MATERIAL PROVIDED ▸
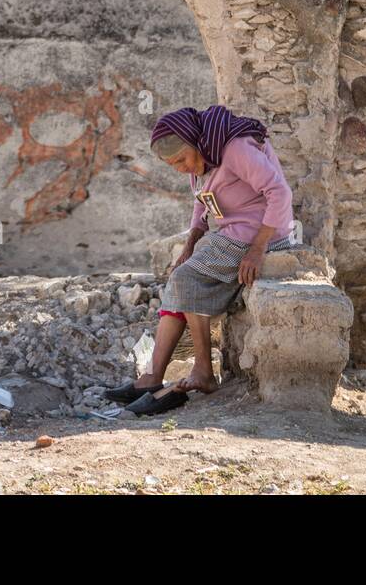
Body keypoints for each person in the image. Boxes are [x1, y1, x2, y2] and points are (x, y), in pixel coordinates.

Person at [104, 104, 295, 416]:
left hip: (258, 235)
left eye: (182, 159)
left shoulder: (234, 148)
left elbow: (280, 193)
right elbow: (202, 202)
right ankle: (153, 377)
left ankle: (204, 372)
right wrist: (192, 239)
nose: (180, 168)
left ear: (195, 141)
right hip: (230, 233)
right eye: (173, 164)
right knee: (180, 278)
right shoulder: (204, 157)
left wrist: (258, 249)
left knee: (186, 279)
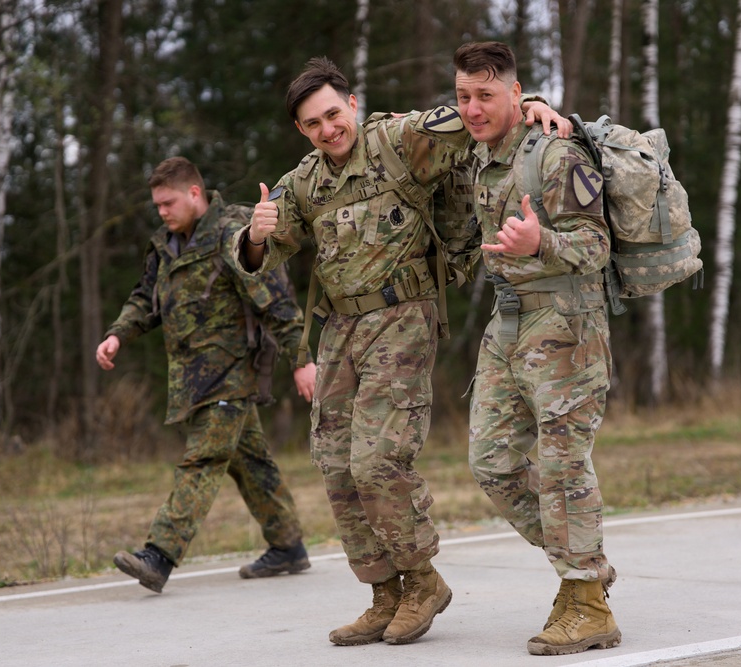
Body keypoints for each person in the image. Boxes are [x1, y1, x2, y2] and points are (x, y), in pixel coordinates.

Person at [235, 57, 569, 646]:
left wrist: (533, 101)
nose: (328, 129)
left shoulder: (400, 139)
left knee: (378, 460)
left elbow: (476, 112)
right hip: (339, 329)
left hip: (403, 316)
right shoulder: (305, 180)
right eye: (313, 124)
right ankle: (383, 590)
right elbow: (263, 253)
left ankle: (421, 582)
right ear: (301, 130)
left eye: (333, 114)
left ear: (353, 104)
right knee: (335, 463)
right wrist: (255, 236)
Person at [453, 41, 621, 656]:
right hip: (507, 326)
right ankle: (588, 569)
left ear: (516, 94)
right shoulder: (477, 146)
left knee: (561, 466)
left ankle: (586, 603)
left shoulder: (555, 152)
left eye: (485, 95)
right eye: (464, 95)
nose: (472, 108)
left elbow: (595, 246)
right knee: (492, 464)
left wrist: (540, 243)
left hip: (566, 326)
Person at [96, 157, 316, 594]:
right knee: (249, 462)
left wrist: (302, 359)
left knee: (203, 460)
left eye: (168, 203)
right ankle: (288, 544)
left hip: (234, 371)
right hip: (191, 378)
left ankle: (158, 554)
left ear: (194, 193)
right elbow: (146, 298)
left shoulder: (232, 233)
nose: (161, 212)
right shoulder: (165, 244)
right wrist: (118, 333)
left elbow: (276, 301)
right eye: (156, 205)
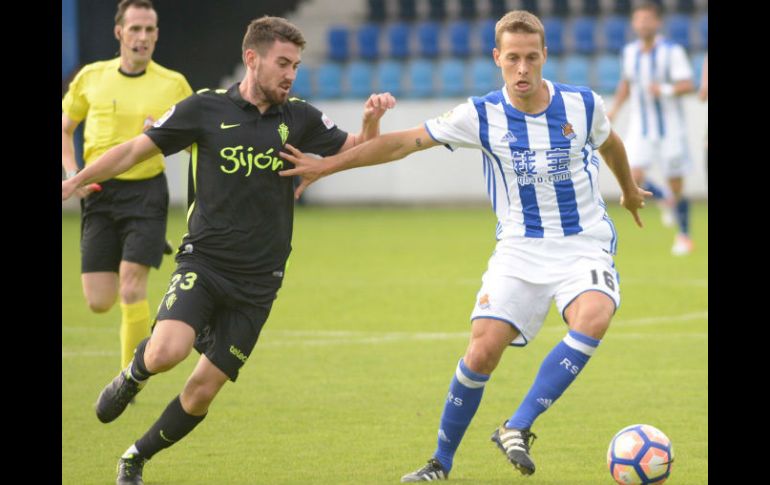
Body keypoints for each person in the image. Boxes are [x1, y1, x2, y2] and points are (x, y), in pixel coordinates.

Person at [278, 10, 650, 482]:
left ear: (545, 57)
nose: (522, 69)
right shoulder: (480, 115)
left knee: (594, 315)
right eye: (512, 58)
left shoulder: (583, 104)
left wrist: (629, 188)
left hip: (583, 244)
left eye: (531, 58)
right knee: (481, 352)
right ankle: (440, 462)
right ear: (497, 58)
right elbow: (401, 144)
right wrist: (327, 166)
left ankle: (517, 425)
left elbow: (610, 142)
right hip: (519, 249)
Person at [62, 15, 395, 485]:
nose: (290, 74)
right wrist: (76, 178)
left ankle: (135, 458)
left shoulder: (297, 116)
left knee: (201, 392)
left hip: (260, 281)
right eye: (282, 63)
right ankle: (134, 373)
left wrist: (371, 121)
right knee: (166, 353)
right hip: (206, 260)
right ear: (252, 58)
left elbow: (359, 149)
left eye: (296, 65)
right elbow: (138, 149)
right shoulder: (203, 108)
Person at [61, 0, 193, 373]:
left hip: (147, 193)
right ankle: (146, 242)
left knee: (132, 287)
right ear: (119, 32)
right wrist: (73, 172)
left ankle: (129, 379)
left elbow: (194, 139)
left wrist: (164, 137)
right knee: (99, 301)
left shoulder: (173, 84)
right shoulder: (91, 77)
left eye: (150, 30)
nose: (143, 37)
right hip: (100, 194)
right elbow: (66, 127)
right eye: (135, 29)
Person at [606, 2, 696, 256]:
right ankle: (664, 198)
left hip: (670, 129)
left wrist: (664, 89)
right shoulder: (630, 52)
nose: (643, 23)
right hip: (641, 128)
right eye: (639, 19)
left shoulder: (672, 51)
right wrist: (614, 110)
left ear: (657, 22)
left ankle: (684, 235)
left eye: (647, 19)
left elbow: (688, 84)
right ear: (634, 24)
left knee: (677, 184)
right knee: (632, 177)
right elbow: (626, 84)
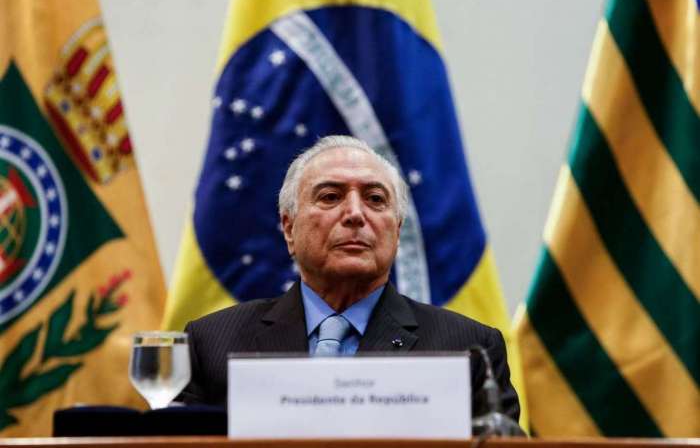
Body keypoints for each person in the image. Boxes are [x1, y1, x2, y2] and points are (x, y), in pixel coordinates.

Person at [180, 135, 520, 419]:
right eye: (330, 197)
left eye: (375, 199)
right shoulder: (211, 344)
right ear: (288, 229)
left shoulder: (468, 350)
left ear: (397, 230)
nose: (355, 214)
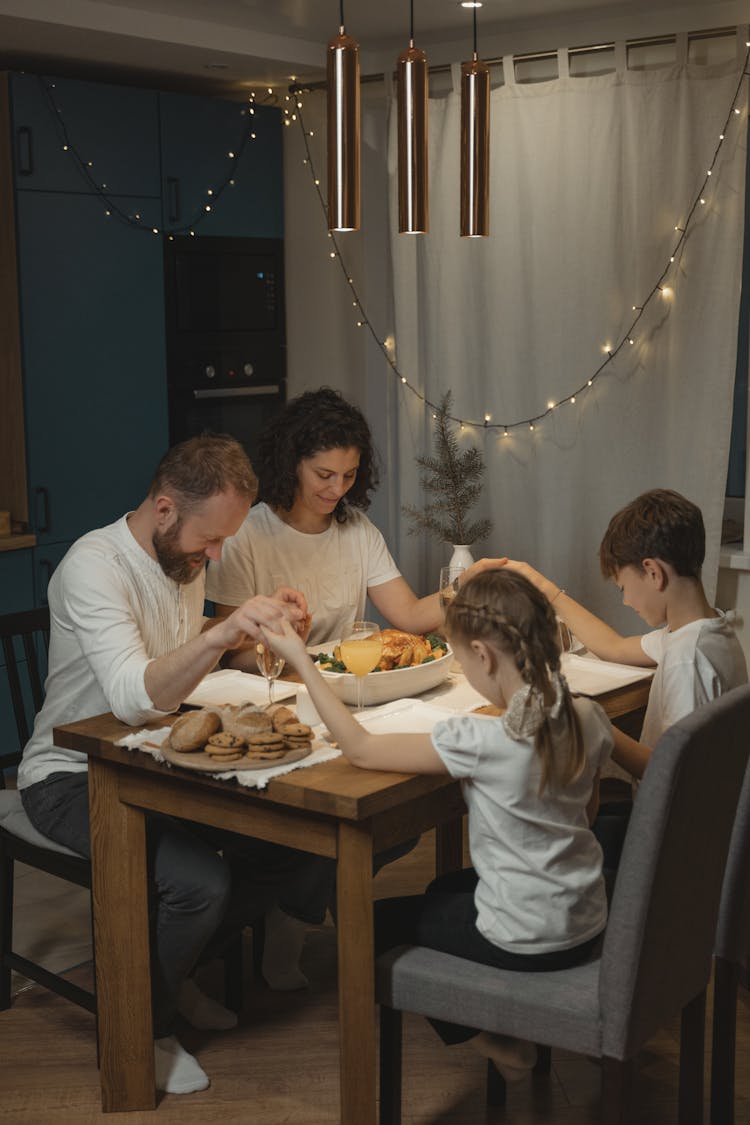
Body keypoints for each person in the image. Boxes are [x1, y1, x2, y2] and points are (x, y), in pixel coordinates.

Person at [16, 433, 324, 1096]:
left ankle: (169, 972)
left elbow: (185, 670)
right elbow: (135, 695)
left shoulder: (182, 559)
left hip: (157, 760)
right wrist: (222, 629)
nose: (215, 555)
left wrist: (263, 634)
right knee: (199, 883)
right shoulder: (91, 566)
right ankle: (142, 1027)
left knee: (293, 846)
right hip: (71, 772)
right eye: (209, 540)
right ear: (163, 510)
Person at [261, 568, 613, 1080]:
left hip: (526, 938)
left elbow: (359, 750)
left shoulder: (486, 740)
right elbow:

TASK DESCRIPTION ▸
Please state how many lines hold the string "nose" in the listing above, giving the figure alone.

SOLUTION FOR THIS EXERCISE ▸
10